● **Extracted text**:

When we are on the road, we get to interact with fans in person, but we usually only tour 6 to 8 weeks on and off throughout the year, so I am pretty used to social media and direct message interactions with fans also. That part of my interactions has not really changed.
15. Have you ever dealt with performance anxiety before, during, or after a show?
As long as I am comfortable with my fellow musicians and have prepared the material that I am going to perform, I generally do not have any issues with performance anxiety. A bigger issue for me would be getting too excited during a show. When I get excited and run around too much, I run out of breath, which makes it tough to sing challenging vocal material.
16. If you could collaborate musically or artistically in any way who would it be and why?
This is a tough question, because you never really know who you would click with until you have the experience. I really loved working with Kurdt, so I would love to do that again, but if I had to pick someone new, I would say Tommy Shaw, because he is really talented, has an awesome voice, and seems like a really decent man also.
17. What advice would you have for someone wanting to follow in your footsteps?

● **Data records**:
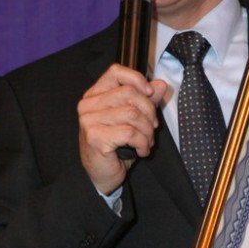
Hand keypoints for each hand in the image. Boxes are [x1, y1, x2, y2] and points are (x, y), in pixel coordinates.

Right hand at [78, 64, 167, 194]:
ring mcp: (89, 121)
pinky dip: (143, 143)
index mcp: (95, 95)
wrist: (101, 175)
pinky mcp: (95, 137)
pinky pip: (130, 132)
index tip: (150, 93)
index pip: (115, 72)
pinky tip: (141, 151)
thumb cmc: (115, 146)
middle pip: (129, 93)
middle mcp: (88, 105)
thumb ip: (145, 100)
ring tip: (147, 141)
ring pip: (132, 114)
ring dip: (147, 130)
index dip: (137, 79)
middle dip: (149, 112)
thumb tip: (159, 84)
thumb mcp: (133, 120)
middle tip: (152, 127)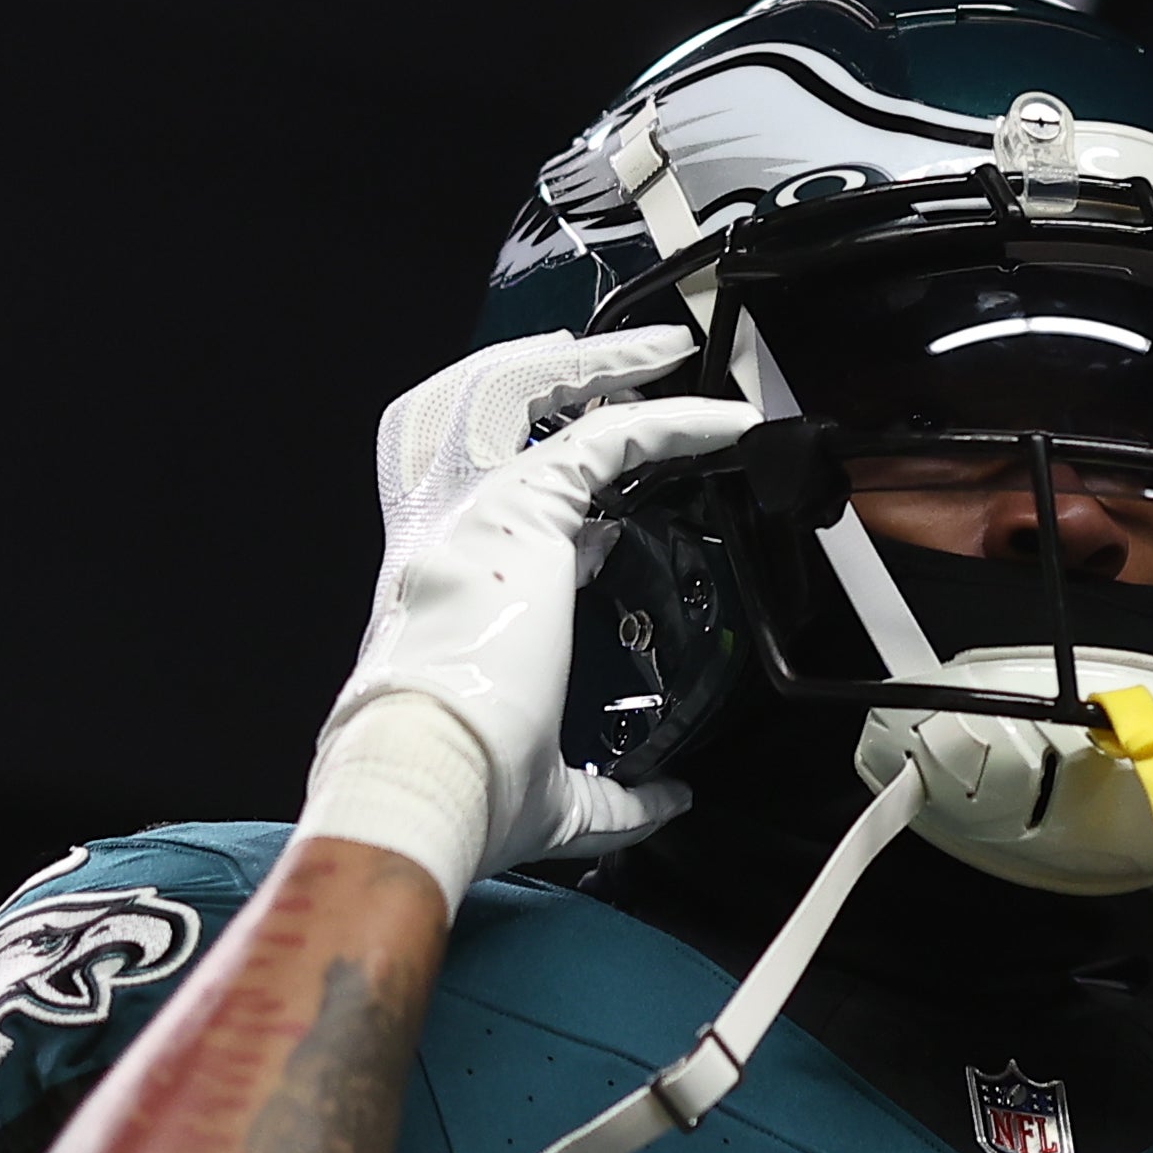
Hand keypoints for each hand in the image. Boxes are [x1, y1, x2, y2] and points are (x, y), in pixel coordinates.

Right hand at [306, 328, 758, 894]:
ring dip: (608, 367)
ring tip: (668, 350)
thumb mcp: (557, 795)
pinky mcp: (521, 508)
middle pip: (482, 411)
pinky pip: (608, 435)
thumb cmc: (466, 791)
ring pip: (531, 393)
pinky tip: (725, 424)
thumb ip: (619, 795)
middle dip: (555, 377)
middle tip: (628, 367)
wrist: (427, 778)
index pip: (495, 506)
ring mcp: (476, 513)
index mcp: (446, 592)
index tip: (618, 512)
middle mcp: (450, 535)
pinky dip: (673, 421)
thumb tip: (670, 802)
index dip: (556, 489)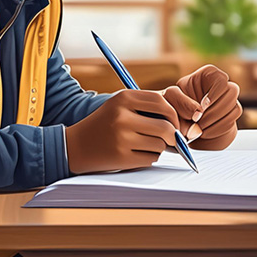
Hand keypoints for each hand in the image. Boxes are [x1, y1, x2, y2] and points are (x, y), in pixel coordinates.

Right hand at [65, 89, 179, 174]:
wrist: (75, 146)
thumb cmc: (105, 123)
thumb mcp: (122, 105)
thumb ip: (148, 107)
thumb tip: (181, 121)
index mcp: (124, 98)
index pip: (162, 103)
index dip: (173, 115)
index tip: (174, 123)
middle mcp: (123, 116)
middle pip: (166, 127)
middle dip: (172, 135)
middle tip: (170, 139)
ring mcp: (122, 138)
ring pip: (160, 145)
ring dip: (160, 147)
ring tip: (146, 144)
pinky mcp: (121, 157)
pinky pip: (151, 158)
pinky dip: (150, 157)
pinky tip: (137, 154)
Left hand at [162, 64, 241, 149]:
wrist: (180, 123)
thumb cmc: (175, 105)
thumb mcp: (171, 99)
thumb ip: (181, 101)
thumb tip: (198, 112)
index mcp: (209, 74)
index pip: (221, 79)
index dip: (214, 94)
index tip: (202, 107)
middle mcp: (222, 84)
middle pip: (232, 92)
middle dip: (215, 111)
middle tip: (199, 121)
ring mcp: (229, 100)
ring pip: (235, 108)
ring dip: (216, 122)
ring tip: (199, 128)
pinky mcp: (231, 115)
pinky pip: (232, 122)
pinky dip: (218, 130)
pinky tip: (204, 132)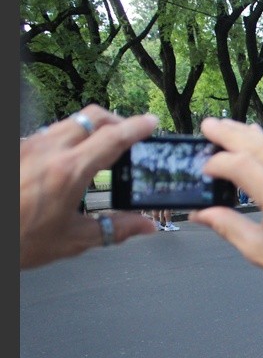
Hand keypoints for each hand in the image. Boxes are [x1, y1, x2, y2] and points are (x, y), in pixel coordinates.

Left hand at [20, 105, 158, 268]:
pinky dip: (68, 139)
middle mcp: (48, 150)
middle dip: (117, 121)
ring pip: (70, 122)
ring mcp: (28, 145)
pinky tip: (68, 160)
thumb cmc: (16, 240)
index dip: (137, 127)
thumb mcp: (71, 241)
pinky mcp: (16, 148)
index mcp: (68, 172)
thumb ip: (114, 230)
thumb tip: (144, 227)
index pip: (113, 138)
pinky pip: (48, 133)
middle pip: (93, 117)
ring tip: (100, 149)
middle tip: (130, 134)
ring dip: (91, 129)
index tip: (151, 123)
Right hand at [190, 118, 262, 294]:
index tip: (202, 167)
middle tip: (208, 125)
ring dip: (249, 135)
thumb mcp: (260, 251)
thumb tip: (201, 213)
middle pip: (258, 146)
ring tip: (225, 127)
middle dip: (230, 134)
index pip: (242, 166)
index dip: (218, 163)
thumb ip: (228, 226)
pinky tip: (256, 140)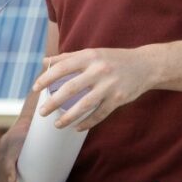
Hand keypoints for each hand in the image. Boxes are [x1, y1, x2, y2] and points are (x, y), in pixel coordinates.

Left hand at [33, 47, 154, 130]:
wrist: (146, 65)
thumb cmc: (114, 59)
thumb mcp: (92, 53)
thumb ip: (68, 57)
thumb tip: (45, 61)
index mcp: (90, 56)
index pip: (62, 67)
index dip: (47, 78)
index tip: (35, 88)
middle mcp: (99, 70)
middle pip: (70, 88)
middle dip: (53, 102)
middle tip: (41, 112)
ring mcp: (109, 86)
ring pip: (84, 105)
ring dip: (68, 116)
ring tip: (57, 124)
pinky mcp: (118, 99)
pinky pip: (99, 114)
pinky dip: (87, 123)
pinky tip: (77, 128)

...

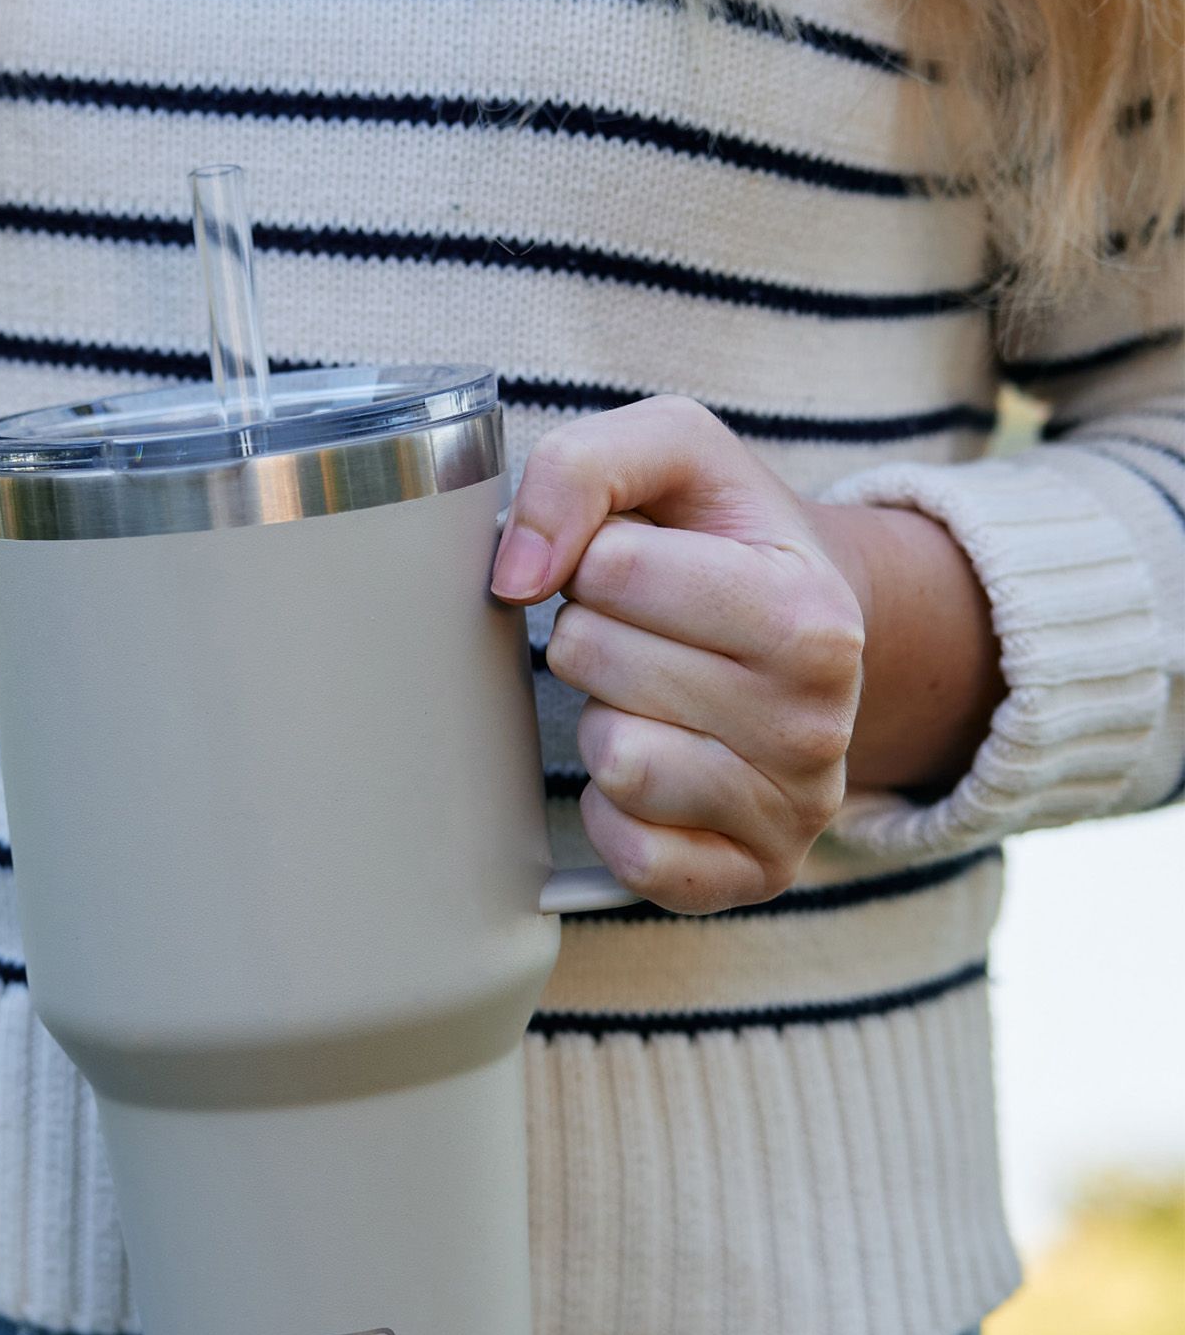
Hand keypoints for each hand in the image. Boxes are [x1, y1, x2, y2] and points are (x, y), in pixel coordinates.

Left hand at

* * *

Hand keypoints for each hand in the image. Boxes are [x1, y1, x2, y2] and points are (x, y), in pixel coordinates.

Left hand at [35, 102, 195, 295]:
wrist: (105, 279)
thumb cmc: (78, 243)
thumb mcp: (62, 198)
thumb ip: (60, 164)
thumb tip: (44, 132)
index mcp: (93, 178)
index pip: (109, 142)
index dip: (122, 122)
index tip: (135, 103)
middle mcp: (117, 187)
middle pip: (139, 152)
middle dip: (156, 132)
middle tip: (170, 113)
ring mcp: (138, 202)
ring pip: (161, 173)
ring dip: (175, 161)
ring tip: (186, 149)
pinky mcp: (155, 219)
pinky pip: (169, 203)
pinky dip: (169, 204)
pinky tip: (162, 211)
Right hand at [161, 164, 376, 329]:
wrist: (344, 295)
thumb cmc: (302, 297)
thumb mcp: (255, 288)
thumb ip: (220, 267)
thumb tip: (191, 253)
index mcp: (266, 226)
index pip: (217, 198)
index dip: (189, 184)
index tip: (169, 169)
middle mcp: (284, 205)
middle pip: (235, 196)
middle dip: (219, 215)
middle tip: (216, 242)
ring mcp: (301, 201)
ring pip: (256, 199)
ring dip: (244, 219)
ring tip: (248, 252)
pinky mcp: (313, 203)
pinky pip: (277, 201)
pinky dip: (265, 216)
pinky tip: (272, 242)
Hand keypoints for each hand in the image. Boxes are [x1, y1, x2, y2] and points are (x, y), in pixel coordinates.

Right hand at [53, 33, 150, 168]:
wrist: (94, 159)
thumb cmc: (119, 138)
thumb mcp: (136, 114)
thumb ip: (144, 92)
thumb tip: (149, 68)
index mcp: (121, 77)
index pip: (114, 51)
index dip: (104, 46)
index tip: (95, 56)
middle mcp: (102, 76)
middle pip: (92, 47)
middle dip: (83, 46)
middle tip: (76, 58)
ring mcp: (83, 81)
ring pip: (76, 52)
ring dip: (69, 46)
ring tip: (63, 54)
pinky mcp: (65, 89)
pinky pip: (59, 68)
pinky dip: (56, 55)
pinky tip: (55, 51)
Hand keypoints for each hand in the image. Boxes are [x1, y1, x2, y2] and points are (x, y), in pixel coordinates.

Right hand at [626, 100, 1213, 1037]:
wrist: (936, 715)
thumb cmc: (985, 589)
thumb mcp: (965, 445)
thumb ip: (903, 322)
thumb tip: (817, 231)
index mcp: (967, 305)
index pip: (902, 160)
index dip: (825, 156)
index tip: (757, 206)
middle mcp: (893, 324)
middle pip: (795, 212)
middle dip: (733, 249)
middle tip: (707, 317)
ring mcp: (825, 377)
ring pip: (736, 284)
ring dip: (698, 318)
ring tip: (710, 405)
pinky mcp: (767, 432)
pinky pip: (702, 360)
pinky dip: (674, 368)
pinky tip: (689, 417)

● **About this task**: Continue the interview with the musician above, picking up right after its final line.

● **Written answer**:
I’m not sure they would want to, but I can explain my choices and my thinking, and they can decide if that is helpful for their lives. I have always been hesitant to abandon all else in pursuit of music. Perhaps that has limited my success, but music was not my only life goal. I wanted a family and a profession that would allow me to be with and financially support my family. By focusing on that for a long time, now in my later years I find myself in a position where I have more flexibility to pursue my passion for music. Essentially, I pursued music aggressively when I was young, then took a break for a while to get myself established professionally, then came back to music. I doubt this is the best path for everyone, but it has worked for me.